About the competition operator Strelka KB was founded in 2013 to offer strategic consulting and comprehensive urban solutions. The company is currently working across Russia as a multi-disciplinary and multi-national team, covering 9 central competencies and collaborating with both Russian and international experts from 45 countries. The company features expert centers on Urban Anthropology, Urban Economics, and GIS Analysis. Distinguished projects include a renovation program and development guidelines for 3,000 streets in Moscow, Integrated Guidelines for Urban Development and the data-driven Urban Environment Quality Index for 1,114 Russian cities, the functional model for Zaryadye Park, and architectural competitions, including Nike’s first outdoor sports center in Gorky Park, Moscow, and Tel Aviv University’s nano lab. In 5 years, Strelka KB has managed 35 Russian and international architectural competitions. Over 2,500 professionals from 50 countries in the fields of architecture, urban planning and landscape design have already taken part in Strelka KB competitions.

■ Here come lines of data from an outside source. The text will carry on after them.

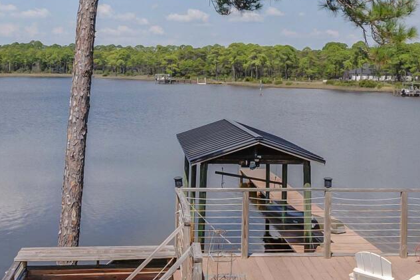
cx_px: 208
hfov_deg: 35.1
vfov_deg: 23.3
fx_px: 665
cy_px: 38
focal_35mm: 57
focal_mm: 12
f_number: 5.6
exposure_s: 1/1000
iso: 100
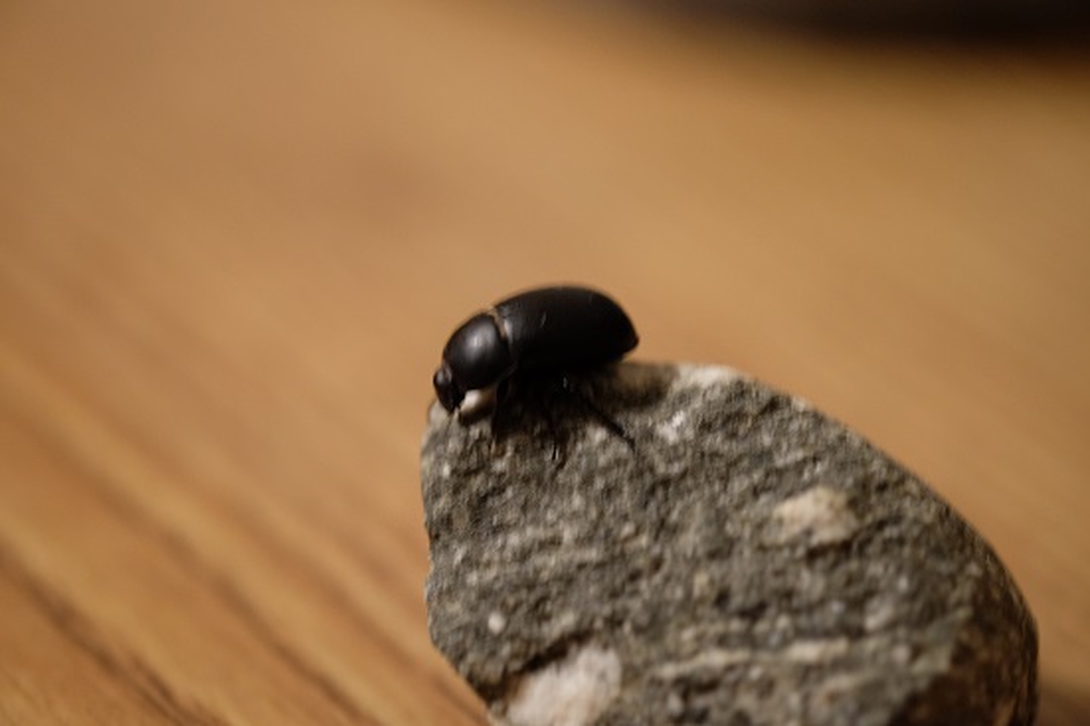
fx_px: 2724
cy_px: 363
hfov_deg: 22.6
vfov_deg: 15.2
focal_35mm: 90
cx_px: 545
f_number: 2.4
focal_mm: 60
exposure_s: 1/20
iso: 2000
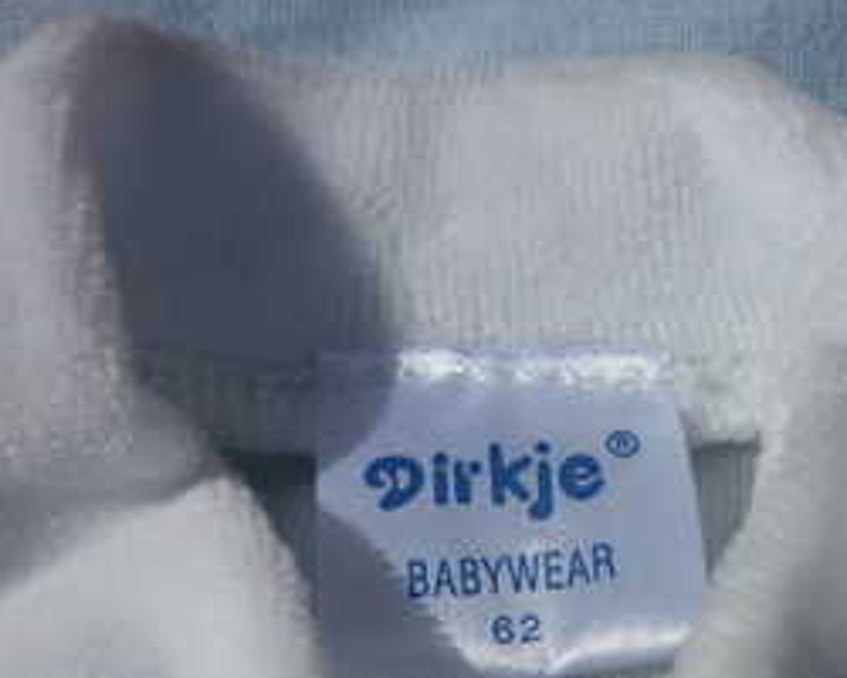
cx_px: 596
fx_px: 1454
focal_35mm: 58
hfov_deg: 32.1
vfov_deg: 25.9
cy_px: 515
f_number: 8
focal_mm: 5.5
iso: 80
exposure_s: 1/640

Most of the projects that were submitted to Strelka KB competitions have been implemented or are currently underway. Strelka's KB expertise was demonstrated by the holding of the competition for the development of the Zaryadye Park concept. Diller Scofidio + Renfro won the international competition held by Strelka KB, while the park itself has been ranked among the main world public spaces. To date, Strelka KB has managed to form a culture of industry-specific competitions with high-quality briefs, international juries and prize funds.

About the Integrated Guidelines for Urban Development
Of Russia’s 656 industrial cities, only 17 are responsible for 38% of the country’s present day GDP. Regulations for housing are outdated 20-25 years on average, and new developments are effectively governed by Soviet-era regulations. Russia’s capacity for future economic development and improvement in quality of life depends on bringing both these cities’ housing stocks and the guidelines for their expansion into the 21th century — the exact mission of the Integrated Guidelines for Urban Development, developed by Strelka KB under the initiative and in partnership with the Russian Ministry of Construction Industry, Housing and Utilities Sector and DOM.RF, an integrated housing development institution. Its flexible approach to regulation incorporates essential existing regulations while allowing for strategic long-term planning in compliance with global standards, helping to create the best, most liveable cities while accounting for Russia’s unique architectural and cultural context. The Guidelines comprises a set of 8 books, catalogues and manuals which categorize and respond to the problems that Russian cities are facing today. This work is the result of multidisciplinary teamwork: about 200 experts from more than 20 universities and 20 businesses from the Netherlands, Germany, Sweden, the UK, France, Denmark, Canada and Russia contributed to the project. The Guidelines combine international best practices, complex research and in-house expertise to solve real problems in modern Russian cities, offering patterns and flexible solutions rather than limiting restrictions.